# Audi quattro - etremly lighted and shortened



## WAUOla (Apr 15, 2005)

*Audi quattro - extremly lighted and shortened*

As the season's first Gatebil.no event is finished, this extremely
modified urquattro showed up. In a sort-of Sport quattro mod,
and extremly lighted of weight. Notice the engine!








YES we in Norway (that would be PerL and me here at Vortex) are
well aware of the ugliness of those rims

























































































Film of the car from previous state (or IS it the same?)








Same owner atleast...
http://www.pvv.org/~olekvi/dah...h.avi


_Modified by WAUOla at 5:39 PM 5-28-2006_


----------



## WAUOla (Apr 15, 2005)

Some moderator are free to ad a X in topic as
my keyboard has a faulty button!


----------



## Sepp (Dec 10, 2002)

*Re: (WAUOla)*

interesting exhaust pipe coming out through the door....


----------



## Sir Biggz (Aug 12, 2003)

*Re: (Sepp)*

what's with the RiMZZ?


----------



## PerL (Jan 9, 2001)

*Re: (Sir Biggz)*

It was said in a different forum that this guy runs the chrome rims because he is an importer of them, to his counrty, Sweden. That's why he uses them, to showcase them.


----------



## beermonster (Dec 31, 2004)

*Re: (PerL)*

Those rims are shorchingly horrible......


----------



## airbats801 (Mar 24, 2006)

*Re: Audi quattro - extremly lighted and shortened (WAUOla)*

fkjddsa fda;fdau0[32nf ajfa;kojhfangds fah;fojdao
Thats me going blind and trying to type after seeing those wheels....
Half the pics are dead.. I wanted to see the engine


----------



## WAUOla (Apr 15, 2005)

should've checked the forum earlier then


----------



## Phunkshon (Nov 16, 2005)

*Re: (WAUOla)*

Those rims are like putting workmen boots on a super-model.
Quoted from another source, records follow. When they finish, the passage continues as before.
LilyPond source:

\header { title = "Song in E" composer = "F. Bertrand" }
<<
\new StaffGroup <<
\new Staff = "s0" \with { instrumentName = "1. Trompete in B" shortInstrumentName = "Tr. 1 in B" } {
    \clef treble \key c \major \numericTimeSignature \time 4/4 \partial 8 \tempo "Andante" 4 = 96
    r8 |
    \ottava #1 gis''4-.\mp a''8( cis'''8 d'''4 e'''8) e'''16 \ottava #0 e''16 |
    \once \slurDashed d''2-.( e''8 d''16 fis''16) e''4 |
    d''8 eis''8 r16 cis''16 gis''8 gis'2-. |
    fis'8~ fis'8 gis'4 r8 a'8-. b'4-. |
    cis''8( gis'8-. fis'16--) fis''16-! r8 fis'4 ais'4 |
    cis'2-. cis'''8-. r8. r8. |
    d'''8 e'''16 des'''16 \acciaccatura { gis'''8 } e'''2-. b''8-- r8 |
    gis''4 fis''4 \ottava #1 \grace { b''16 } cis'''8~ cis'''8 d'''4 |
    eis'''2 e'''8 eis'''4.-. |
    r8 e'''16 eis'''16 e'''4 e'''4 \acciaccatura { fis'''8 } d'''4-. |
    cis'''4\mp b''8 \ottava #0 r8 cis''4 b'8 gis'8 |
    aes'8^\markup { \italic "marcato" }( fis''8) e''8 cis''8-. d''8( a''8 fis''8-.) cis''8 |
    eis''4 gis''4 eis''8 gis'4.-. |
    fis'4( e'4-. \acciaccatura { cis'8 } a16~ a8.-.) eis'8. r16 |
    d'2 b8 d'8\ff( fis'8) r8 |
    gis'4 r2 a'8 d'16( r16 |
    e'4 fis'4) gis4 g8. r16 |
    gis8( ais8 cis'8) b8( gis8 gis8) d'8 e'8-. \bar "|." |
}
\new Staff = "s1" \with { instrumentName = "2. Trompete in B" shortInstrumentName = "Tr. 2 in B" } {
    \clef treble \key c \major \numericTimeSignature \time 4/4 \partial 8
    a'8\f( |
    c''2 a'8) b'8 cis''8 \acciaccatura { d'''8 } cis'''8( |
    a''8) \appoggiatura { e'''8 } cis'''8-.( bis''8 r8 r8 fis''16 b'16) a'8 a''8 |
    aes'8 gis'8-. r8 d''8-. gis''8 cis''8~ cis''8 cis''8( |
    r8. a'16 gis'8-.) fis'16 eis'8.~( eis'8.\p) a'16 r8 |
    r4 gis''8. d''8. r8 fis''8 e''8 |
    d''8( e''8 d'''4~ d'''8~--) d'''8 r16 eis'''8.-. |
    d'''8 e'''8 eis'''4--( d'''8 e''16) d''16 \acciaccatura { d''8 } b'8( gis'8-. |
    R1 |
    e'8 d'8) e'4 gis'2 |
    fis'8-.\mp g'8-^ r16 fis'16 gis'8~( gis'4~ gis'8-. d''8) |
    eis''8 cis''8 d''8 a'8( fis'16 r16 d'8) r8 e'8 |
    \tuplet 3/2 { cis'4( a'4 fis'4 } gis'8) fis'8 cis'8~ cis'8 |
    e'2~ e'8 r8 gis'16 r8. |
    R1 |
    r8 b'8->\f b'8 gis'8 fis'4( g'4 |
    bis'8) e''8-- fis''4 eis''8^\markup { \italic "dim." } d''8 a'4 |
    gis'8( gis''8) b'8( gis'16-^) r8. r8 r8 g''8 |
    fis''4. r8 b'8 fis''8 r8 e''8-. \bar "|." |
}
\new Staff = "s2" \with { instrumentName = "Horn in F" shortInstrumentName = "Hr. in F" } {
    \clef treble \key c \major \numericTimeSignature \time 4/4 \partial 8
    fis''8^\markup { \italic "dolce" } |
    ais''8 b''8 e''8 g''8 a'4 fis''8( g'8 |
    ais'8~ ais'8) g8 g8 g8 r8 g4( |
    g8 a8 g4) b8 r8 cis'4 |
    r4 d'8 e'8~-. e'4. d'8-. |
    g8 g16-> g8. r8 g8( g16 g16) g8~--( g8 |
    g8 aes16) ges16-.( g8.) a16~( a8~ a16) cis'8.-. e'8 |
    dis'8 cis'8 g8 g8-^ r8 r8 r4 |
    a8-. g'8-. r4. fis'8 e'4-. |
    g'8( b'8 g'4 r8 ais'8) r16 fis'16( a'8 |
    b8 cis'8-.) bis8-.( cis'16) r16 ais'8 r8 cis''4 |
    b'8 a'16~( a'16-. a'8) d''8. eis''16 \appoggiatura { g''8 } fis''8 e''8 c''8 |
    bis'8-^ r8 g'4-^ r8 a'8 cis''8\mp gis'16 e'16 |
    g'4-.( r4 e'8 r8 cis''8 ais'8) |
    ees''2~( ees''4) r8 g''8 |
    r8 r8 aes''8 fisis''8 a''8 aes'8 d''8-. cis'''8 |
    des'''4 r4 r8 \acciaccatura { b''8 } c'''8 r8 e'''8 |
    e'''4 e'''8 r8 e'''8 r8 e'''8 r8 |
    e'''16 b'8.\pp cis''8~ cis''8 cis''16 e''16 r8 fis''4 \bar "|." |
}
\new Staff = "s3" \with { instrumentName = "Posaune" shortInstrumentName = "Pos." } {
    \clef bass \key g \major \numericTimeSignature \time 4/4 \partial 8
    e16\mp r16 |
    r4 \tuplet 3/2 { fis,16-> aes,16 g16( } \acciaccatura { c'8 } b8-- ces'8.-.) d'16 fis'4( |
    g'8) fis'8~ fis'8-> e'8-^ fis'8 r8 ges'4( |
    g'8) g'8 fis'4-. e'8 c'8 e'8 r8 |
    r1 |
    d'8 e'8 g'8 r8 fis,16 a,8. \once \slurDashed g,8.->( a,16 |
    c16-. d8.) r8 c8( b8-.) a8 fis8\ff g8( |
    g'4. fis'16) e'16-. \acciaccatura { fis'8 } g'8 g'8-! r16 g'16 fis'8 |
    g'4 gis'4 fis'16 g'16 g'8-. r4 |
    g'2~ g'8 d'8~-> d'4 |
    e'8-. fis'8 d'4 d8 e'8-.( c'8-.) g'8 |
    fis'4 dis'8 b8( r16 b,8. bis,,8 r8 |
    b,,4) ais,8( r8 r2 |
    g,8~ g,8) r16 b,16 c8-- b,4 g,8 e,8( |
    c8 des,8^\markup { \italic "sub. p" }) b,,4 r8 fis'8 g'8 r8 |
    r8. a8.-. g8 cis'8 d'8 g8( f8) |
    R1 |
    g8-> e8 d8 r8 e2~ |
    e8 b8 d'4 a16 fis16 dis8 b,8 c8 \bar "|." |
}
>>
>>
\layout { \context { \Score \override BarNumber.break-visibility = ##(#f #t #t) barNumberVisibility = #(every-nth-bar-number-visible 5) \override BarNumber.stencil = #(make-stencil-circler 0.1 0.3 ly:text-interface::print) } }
Really out of place. Otherwise I like the car.


----------



## RallyAudi (Jul 3, 2006)

bling....bling


----------



## buddydadog (Dec 10, 2002)

*Re: (RallyAudi)*

Another end to a sad story....what once was a beutiful rare car is a peice of butchered to **** scrap metal


----------



## MGaz (Aug 9, 2006)

*Re: (buddydadog)*


_Quote, originally posted by *buddydadog* »_Another end to a sad story....what once was a beutiful rare car is a peice of butchered to **** scrap metal 

with the exception of the wheels







it's a 'track tool'.. what do u expect?
it's no differet a story than that of say a mk1 escort, gutted out and rallyed on a regular basis.
wouldn't want a gutted out rally/track car my self but its still nice to see the odd one or two compeating. http://****************.com/smile/emthup.gif


----------